People v. Lewis

Judgment, Supreme Court, New York County, rendered February 27, 1973, convicting the defendant on his plea of guilty of possession of a weapon as a felony, unanimously reversed, on the law, and the motion to suppress certain physical evidence of the revolver granted, and the indictment dismissed. At the suppression hearing, the police officer testified that he and two partners in uniform in a patrol car, were cruising in a "very high crime area” on Lenox Avenue in Manhattan. The patrol car came to a halt in front of a bar and grill, and when the defendant saw the patrol car, he walked away looking back at the car. The police officer exited the automobile and approached the defendant, noticed a bulge in his waistband under his shirt and touched it, feeling what the police officer believed to be a gun.
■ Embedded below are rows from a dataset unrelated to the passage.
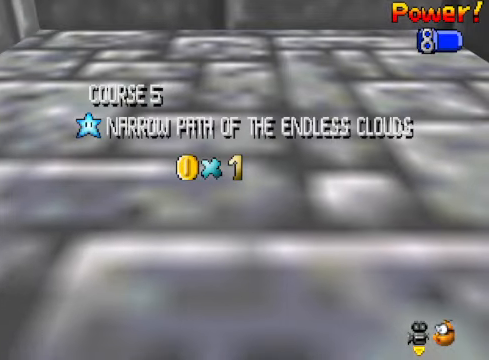
Gameplay with a controller (Xbox layout); each line is a JSON object with the inputs held at the frame after it. "events" lists button and stick changes between this image and that frame as [ms after this image, input, new state], when the widget could be followed in between.
{"buttons": [], "left_stick": "center", "right_stick": "down-right", "events": [[133, "right_stick", "down-right"], [267, "right_stick", "center"], [434, "right_stick", "down-right"]]}
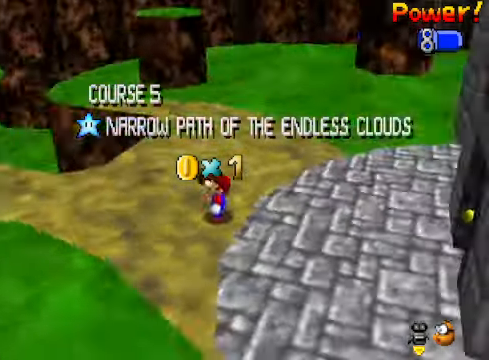
{"buttons": [], "left_stick": "center", "right_stick": "center", "events": [[100, "right_stick", "center"], [300, "right_stick", "right"], [434, "right_stick", "center"]]}
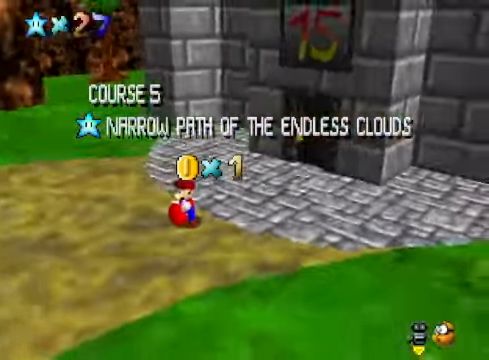
{"buttons": [], "left_stick": "center", "right_stick": "center", "events": [[33, "right_stick", "right"], [167, "right_stick", "center"]]}
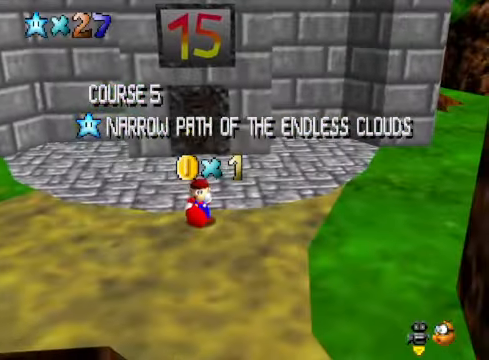
{"buttons": [], "left_stick": "center", "right_stick": "center", "events": []}
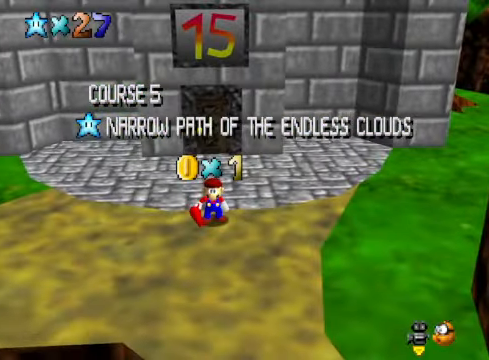
{"buttons": [], "left_stick": "center", "right_stick": "center", "events": []}
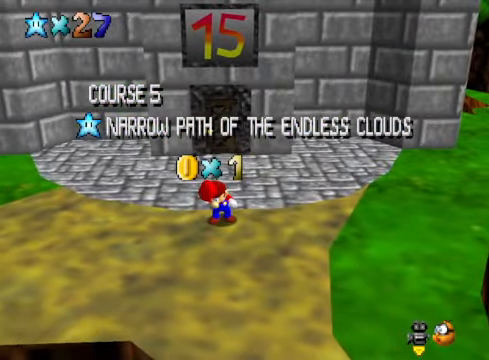
{"buttons": [], "left_stick": "center", "right_stick": "center", "events": []}
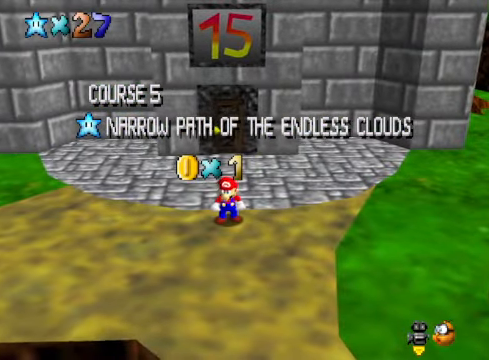
{"buttons": [], "left_stick": "center", "right_stick": "center", "events": []}
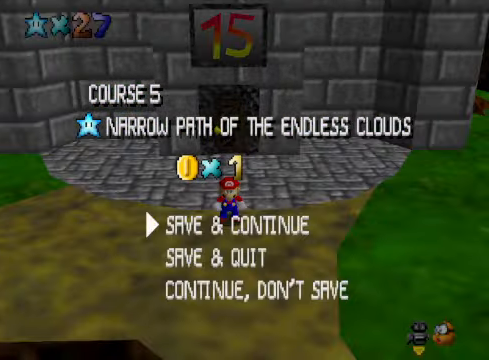
{"buttons": ["A"], "left_stick": "up", "right_stick": "center", "events": [[100, "A", "down"], [200, "A", "up"], [200, "left_stick", "up"], [334, "A", "down"]]}
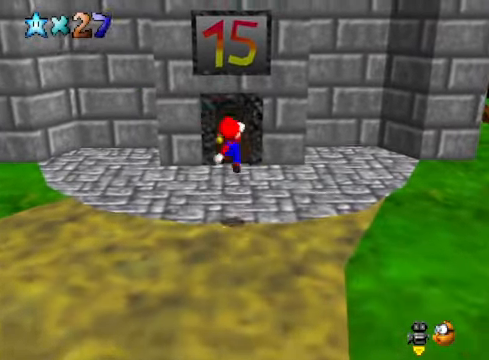
{"buttons": [], "left_stick": "up", "right_stick": "center", "events": [[33, "X", "down"], [66, "A", "up"], [166, "X", "up"]]}
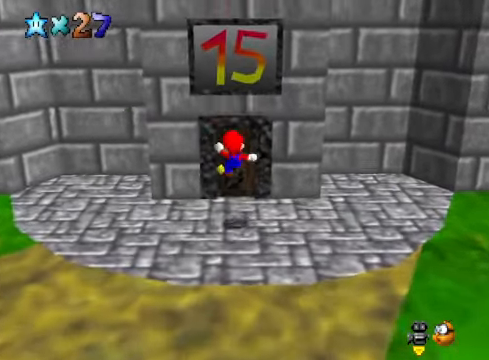
{"buttons": [], "left_stick": "up", "right_stick": "center", "events": []}
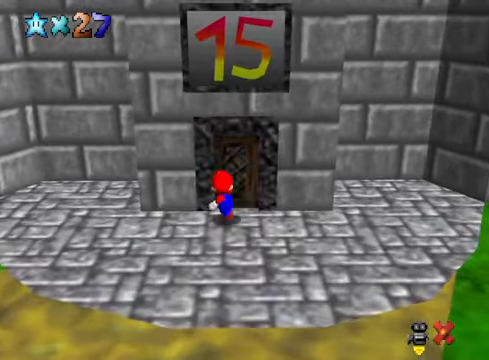
{"buttons": [], "left_stick": "center", "right_stick": "center", "events": [[33, "left_stick", "center"]]}
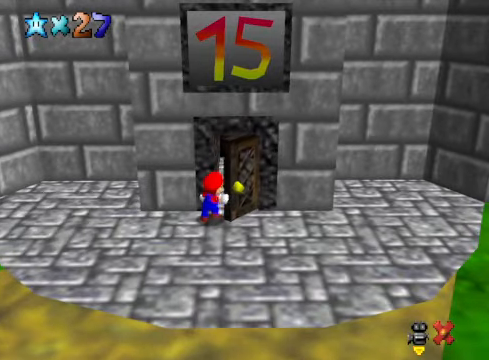
{"buttons": [], "left_stick": "center", "right_stick": "center", "events": []}
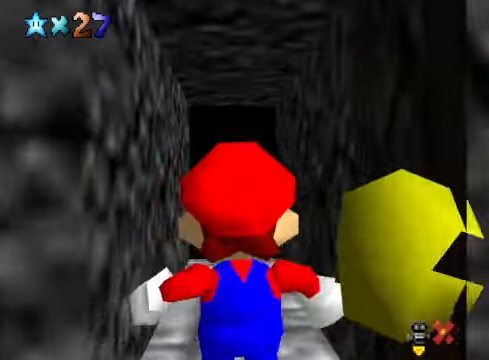
{"buttons": [], "left_stick": "center", "right_stick": "center", "events": []}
He then lifted the defendant’s shirt and removed a .22 caliber loaded revolver and placed the defendant under arrest. "We find that the frisk was unlawful, there being no reasonable basis to suspect that defendant was committing, had committed or was about to commit a crime. (CPL 140.50; Sibron v New York, 392 US 40; Terry v Ohio, 390 US 1.)” (People v Batino, 48 AD2d 619.) Concur—Stevens, P. J., Kupferman, Tilzer, Capozzoli and Lane, JJ.